We also started to convert the land to more Sangiovese by grafting and planting new vineyards, and Virginie kept purchasing new vineyards of Sangiovese because there wasn’t much new Sangiovese available on the estate at the time, and one of the decisions was to just use our own. We are the only ones doing that. It was quite hard to find nice vineyards that were well-located.
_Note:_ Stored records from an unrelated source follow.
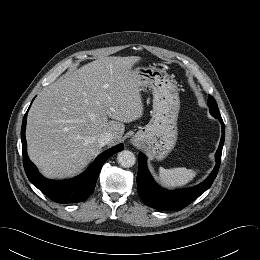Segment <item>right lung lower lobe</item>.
Here are the masks:
<instances>
[{
  "label": "right lung lower lobe",
  "mask_w": 260,
  "mask_h": 260,
  "mask_svg": "<svg viewBox=\"0 0 260 260\" xmlns=\"http://www.w3.org/2000/svg\"><path fill=\"white\" fill-rule=\"evenodd\" d=\"M27 113L24 116L21 128L23 164L28 179L47 197L57 203L68 204L84 201L95 188L97 178L105 161L114 153L123 150V145L119 144L100 154L88 169L81 175L65 180L53 181L44 178L37 170L36 166L27 156V143L25 139Z\"/></svg>",
  "instance_id": "obj_1"
}]
</instances>
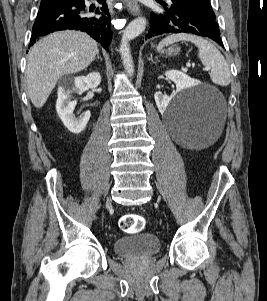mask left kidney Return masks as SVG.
<instances>
[{"mask_svg":"<svg viewBox=\"0 0 267 301\" xmlns=\"http://www.w3.org/2000/svg\"><path fill=\"white\" fill-rule=\"evenodd\" d=\"M165 76L176 84L177 91H182L189 89L194 86L195 80L190 78L188 75L182 73L181 71L171 70L165 73ZM156 105L160 111H165L172 97L163 95L161 92H157L154 95Z\"/></svg>","mask_w":267,"mask_h":301,"instance_id":"left-kidney-1","label":"left kidney"}]
</instances>
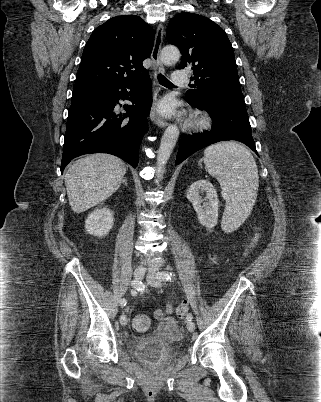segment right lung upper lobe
Instances as JSON below:
<instances>
[{
    "instance_id": "cb5924a9",
    "label": "right lung upper lobe",
    "mask_w": 321,
    "mask_h": 402,
    "mask_svg": "<svg viewBox=\"0 0 321 402\" xmlns=\"http://www.w3.org/2000/svg\"><path fill=\"white\" fill-rule=\"evenodd\" d=\"M154 44L152 28L140 17L117 16L97 27L85 45L74 87L121 85L149 77L143 67Z\"/></svg>"
}]
</instances>
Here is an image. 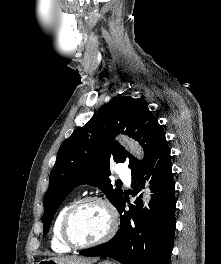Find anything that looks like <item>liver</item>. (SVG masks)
<instances>
[{
    "instance_id": "1",
    "label": "liver",
    "mask_w": 221,
    "mask_h": 264,
    "mask_svg": "<svg viewBox=\"0 0 221 264\" xmlns=\"http://www.w3.org/2000/svg\"><path fill=\"white\" fill-rule=\"evenodd\" d=\"M58 260L62 263H69V264H92L93 262L97 261V258L94 259H84L81 257L70 256V257H55L52 258Z\"/></svg>"
}]
</instances>
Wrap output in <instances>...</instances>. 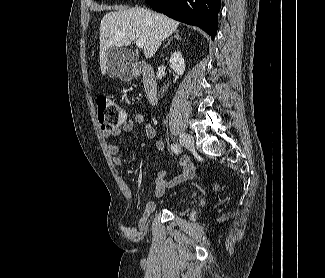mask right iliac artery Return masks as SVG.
<instances>
[{
    "mask_svg": "<svg viewBox=\"0 0 325 278\" xmlns=\"http://www.w3.org/2000/svg\"><path fill=\"white\" fill-rule=\"evenodd\" d=\"M171 150L176 154H179V153L182 152L181 147L179 145H177V144H172L171 145Z\"/></svg>",
    "mask_w": 325,
    "mask_h": 278,
    "instance_id": "right-iliac-artery-1",
    "label": "right iliac artery"
}]
</instances>
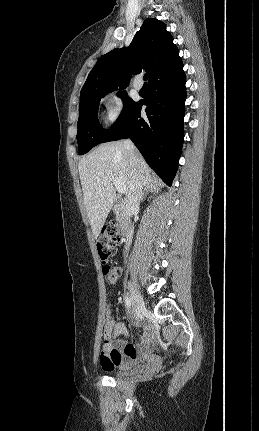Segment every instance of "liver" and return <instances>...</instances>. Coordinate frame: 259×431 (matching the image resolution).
Here are the masks:
<instances>
[{"label": "liver", "mask_w": 259, "mask_h": 431, "mask_svg": "<svg viewBox=\"0 0 259 431\" xmlns=\"http://www.w3.org/2000/svg\"><path fill=\"white\" fill-rule=\"evenodd\" d=\"M135 154L142 187L153 186L155 178L151 169L137 150ZM78 170L84 205L93 235L97 238L115 202L113 179L122 181L127 197L136 179L135 172L122 141L101 144L79 161Z\"/></svg>", "instance_id": "1"}]
</instances>
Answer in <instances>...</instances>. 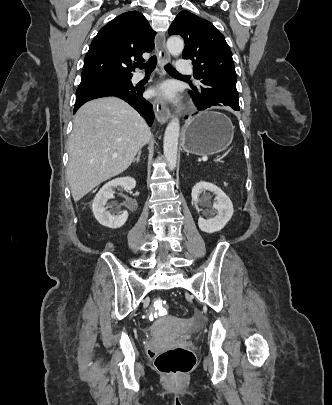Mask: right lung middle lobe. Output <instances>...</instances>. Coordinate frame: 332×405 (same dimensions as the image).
I'll list each match as a JSON object with an SVG mask.
<instances>
[{
  "label": "right lung middle lobe",
  "instance_id": "right-lung-middle-lobe-1",
  "mask_svg": "<svg viewBox=\"0 0 332 405\" xmlns=\"http://www.w3.org/2000/svg\"><path fill=\"white\" fill-rule=\"evenodd\" d=\"M131 76H121V75H113V74H105V75H94V76H82L81 83L79 86L95 83V82H112L118 84H132L131 83Z\"/></svg>",
  "mask_w": 332,
  "mask_h": 405
}]
</instances>
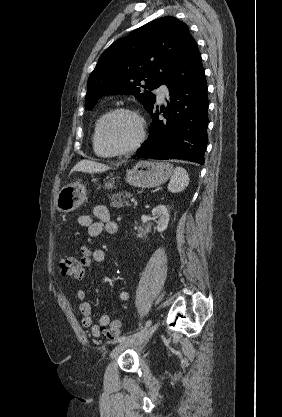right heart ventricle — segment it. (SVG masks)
Listing matches in <instances>:
<instances>
[{"mask_svg":"<svg viewBox=\"0 0 282 417\" xmlns=\"http://www.w3.org/2000/svg\"><path fill=\"white\" fill-rule=\"evenodd\" d=\"M105 117H106V115H103L97 121L96 127H95V132H94V137H93L95 150L101 156H107L108 155V153L102 148V146L100 144V125H101V123H102V121Z\"/></svg>","mask_w":282,"mask_h":417,"instance_id":"e07e8e85","label":"right heart ventricle"}]
</instances>
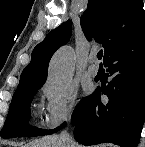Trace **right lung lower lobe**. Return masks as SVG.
<instances>
[{
  "label": "right lung lower lobe",
  "instance_id": "obj_1",
  "mask_svg": "<svg viewBox=\"0 0 145 147\" xmlns=\"http://www.w3.org/2000/svg\"><path fill=\"white\" fill-rule=\"evenodd\" d=\"M104 65L113 79L73 112L74 137L84 145L137 147L145 121V26L114 50ZM101 94L108 102L101 101Z\"/></svg>",
  "mask_w": 145,
  "mask_h": 147
}]
</instances>
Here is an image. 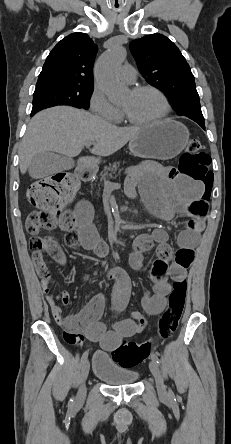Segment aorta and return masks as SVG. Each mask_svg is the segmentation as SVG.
<instances>
[{"label":"aorta","mask_w":231,"mask_h":444,"mask_svg":"<svg viewBox=\"0 0 231 444\" xmlns=\"http://www.w3.org/2000/svg\"><path fill=\"white\" fill-rule=\"evenodd\" d=\"M125 57V48L116 45L104 53L96 63L97 82L112 102L122 99L127 92V88L119 82L116 75Z\"/></svg>","instance_id":"aorta-1"}]
</instances>
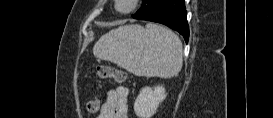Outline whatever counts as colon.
Listing matches in <instances>:
<instances>
[{
    "label": "colon",
    "mask_w": 273,
    "mask_h": 118,
    "mask_svg": "<svg viewBox=\"0 0 273 118\" xmlns=\"http://www.w3.org/2000/svg\"><path fill=\"white\" fill-rule=\"evenodd\" d=\"M97 76L101 79L112 78L118 83H123L126 80L124 71L105 64L96 67ZM100 109V101L98 99L90 100L87 103V110L90 113H96Z\"/></svg>",
    "instance_id": "obj_1"
}]
</instances>
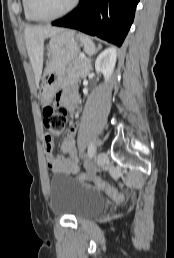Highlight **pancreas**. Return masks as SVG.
Wrapping results in <instances>:
<instances>
[{
	"instance_id": "1",
	"label": "pancreas",
	"mask_w": 174,
	"mask_h": 258,
	"mask_svg": "<svg viewBox=\"0 0 174 258\" xmlns=\"http://www.w3.org/2000/svg\"><path fill=\"white\" fill-rule=\"evenodd\" d=\"M91 68L90 61L87 58L77 57L68 65L67 76L71 79L84 77Z\"/></svg>"
}]
</instances>
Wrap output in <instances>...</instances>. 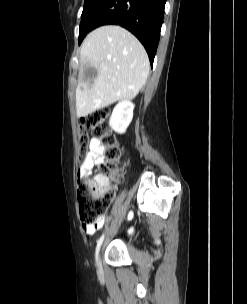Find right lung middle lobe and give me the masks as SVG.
<instances>
[{"label":"right lung middle lobe","mask_w":247,"mask_h":304,"mask_svg":"<svg viewBox=\"0 0 247 304\" xmlns=\"http://www.w3.org/2000/svg\"><path fill=\"white\" fill-rule=\"evenodd\" d=\"M100 0H85L84 2V7H83V12L81 15V21L93 10L95 5L99 2ZM83 28L80 26V31H79V39L82 38L83 36Z\"/></svg>","instance_id":"1"}]
</instances>
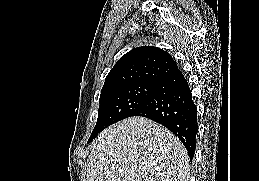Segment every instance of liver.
Here are the masks:
<instances>
[{"label": "liver", "mask_w": 259, "mask_h": 181, "mask_svg": "<svg viewBox=\"0 0 259 181\" xmlns=\"http://www.w3.org/2000/svg\"><path fill=\"white\" fill-rule=\"evenodd\" d=\"M188 153L164 126L130 117L93 141L86 181H189Z\"/></svg>", "instance_id": "6515ba94"}]
</instances>
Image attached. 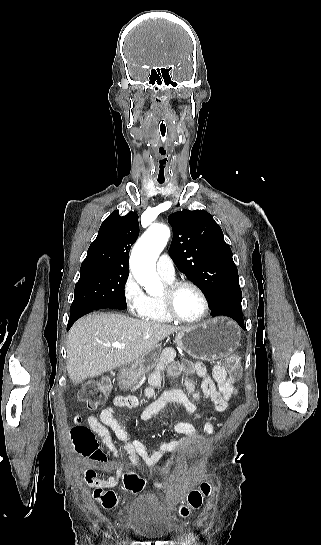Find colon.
Segmentation results:
<instances>
[{"mask_svg": "<svg viewBox=\"0 0 321 545\" xmlns=\"http://www.w3.org/2000/svg\"><path fill=\"white\" fill-rule=\"evenodd\" d=\"M223 366L227 369L232 379H237L240 374L239 358L230 354L223 360ZM107 386L103 382L90 381L87 382L79 393L80 400L89 409H95L100 406L106 399ZM79 422V417H77ZM72 438L79 452L83 454H92L97 452V444L91 430L86 426L77 424L71 430ZM124 485L127 489L138 492L144 486V481L135 473H128L124 476ZM211 492L209 483L204 482L198 489L191 490L186 499V503L181 507L180 514L187 516L190 509L199 508L205 497ZM94 497L98 499L104 508L112 509L118 504V495L113 490H104L96 488Z\"/></svg>", "mask_w": 321, "mask_h": 545, "instance_id": "obj_1", "label": "colon"}]
</instances>
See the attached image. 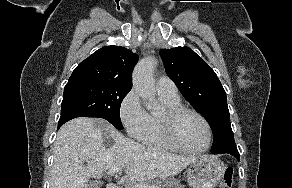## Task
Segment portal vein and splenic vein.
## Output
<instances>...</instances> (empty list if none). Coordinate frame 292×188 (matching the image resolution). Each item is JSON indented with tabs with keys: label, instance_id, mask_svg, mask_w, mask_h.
Segmentation results:
<instances>
[{
	"label": "portal vein and splenic vein",
	"instance_id": "obj_1",
	"mask_svg": "<svg viewBox=\"0 0 292 188\" xmlns=\"http://www.w3.org/2000/svg\"><path fill=\"white\" fill-rule=\"evenodd\" d=\"M119 171H121V167H112L108 170V175H114L116 173H118ZM135 188H158L157 186H148V185H144V184H135L134 185Z\"/></svg>",
	"mask_w": 292,
	"mask_h": 188
}]
</instances>
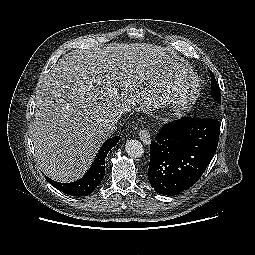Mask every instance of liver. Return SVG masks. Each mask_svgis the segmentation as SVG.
Wrapping results in <instances>:
<instances>
[{
  "label": "liver",
  "mask_w": 255,
  "mask_h": 255,
  "mask_svg": "<svg viewBox=\"0 0 255 255\" xmlns=\"http://www.w3.org/2000/svg\"><path fill=\"white\" fill-rule=\"evenodd\" d=\"M189 74L188 63L149 43L67 54L44 77L37 101L32 139L38 165L56 181L77 180L113 132L114 118L194 101L197 85Z\"/></svg>",
  "instance_id": "liver-1"
}]
</instances>
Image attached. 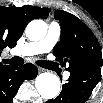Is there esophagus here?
Instances as JSON below:
<instances>
[{
	"mask_svg": "<svg viewBox=\"0 0 103 103\" xmlns=\"http://www.w3.org/2000/svg\"><path fill=\"white\" fill-rule=\"evenodd\" d=\"M37 70H38V72H39V73H41V72H43V71H44V69H43V68H41V67H39V66H37Z\"/></svg>",
	"mask_w": 103,
	"mask_h": 103,
	"instance_id": "1",
	"label": "esophagus"
}]
</instances>
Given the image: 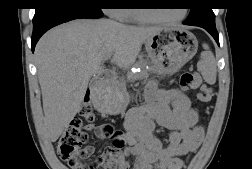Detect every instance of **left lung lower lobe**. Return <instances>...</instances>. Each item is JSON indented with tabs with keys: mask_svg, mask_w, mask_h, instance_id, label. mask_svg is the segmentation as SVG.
I'll return each instance as SVG.
<instances>
[{
	"mask_svg": "<svg viewBox=\"0 0 252 169\" xmlns=\"http://www.w3.org/2000/svg\"><path fill=\"white\" fill-rule=\"evenodd\" d=\"M199 27L208 31L213 36V38L216 40L217 44L219 45V36H218L217 30H216V27L203 26V25H200Z\"/></svg>",
	"mask_w": 252,
	"mask_h": 169,
	"instance_id": "0a47b994",
	"label": "left lung lower lobe"
}]
</instances>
Another focus was to build a new team. At the time, it was a traditional, small old team, and when Virginie came in, there was resistance and they were thinking, “Oh my gosh, now there’s a millionaire woman from Belgium who’s come in, and she’s destroying everything we built in the past, and she says that we are poisoning the land. Who is she to say that we are poisoning the place? We love this land.” Some people left, and Virginie hired many young people for whom biodynamics is a normal way of farming. But if you ask any of those who used to work at Avignonesi before and stayed on despite being resistant to the new ideas — especially people like the tractor drivers who were scared at the beginning — they are now the most enthusiastic. They’re traditional men, and they are the biggest supporters of what’s happening at the estate. They touch the soil, watch the bees, and they follow me to hear when I’m explaining things about the soil. They even eat the flowers! Now I’m so happy. Biodynamics really helped to take care of the people too.

What was the first vintage when you were totally converted to biodynamics?

2012 and you can really feel the change in the 2015s and somewhat from the 2014s. Seven to eight years is not such a long time. We changed everything in a very short time — the vineyards, the cellars, the people, the visions, the marketing, and the markets. Sometimes I joke with Virginie that it’s only the same name we kept.  

Did you have any consumer backlash from the changes?

Yes. Not all of our customers liked the changes, and we knew that, but we found many new ones. Avignonesi had become very popular in the 80s and 90s when ‘bigger is better’ was popular and more oaky styles of wine were made. Super Tuscans were becoming a common term then, and now we feel like most sommeliers and buyers are gravitating towards more elegant and true-to-tradition wines and not just trying to adapt to the marketplace to make a profit. It takes time to build a new reputation, and Virginie is in it for the long run.

Have you noticed a change in the vineyards and in the end product?

The wine changed drastically. Before, they were really thick and concentrated — ripe, dark and persistent but our mission was to make elegant, fine wine, so we really needed to change everything. We found a new style, and while there are many different wines, we do them all in the same style. We don’t care too much about their color, just the quality. Biodynamic wines can have a reputation as being a bit rough and farmy, but these have finesse — they’re very clean. The winery is all underground, and they’re very meticulous about keeping everything clean.                 

In Tuscany, you can see people going out into the vineyards in bio suits. There is a higher risk of cancer in the countryside than in the city! At Avignonesi, the more than 100 people who work there are now working in a healthy environment.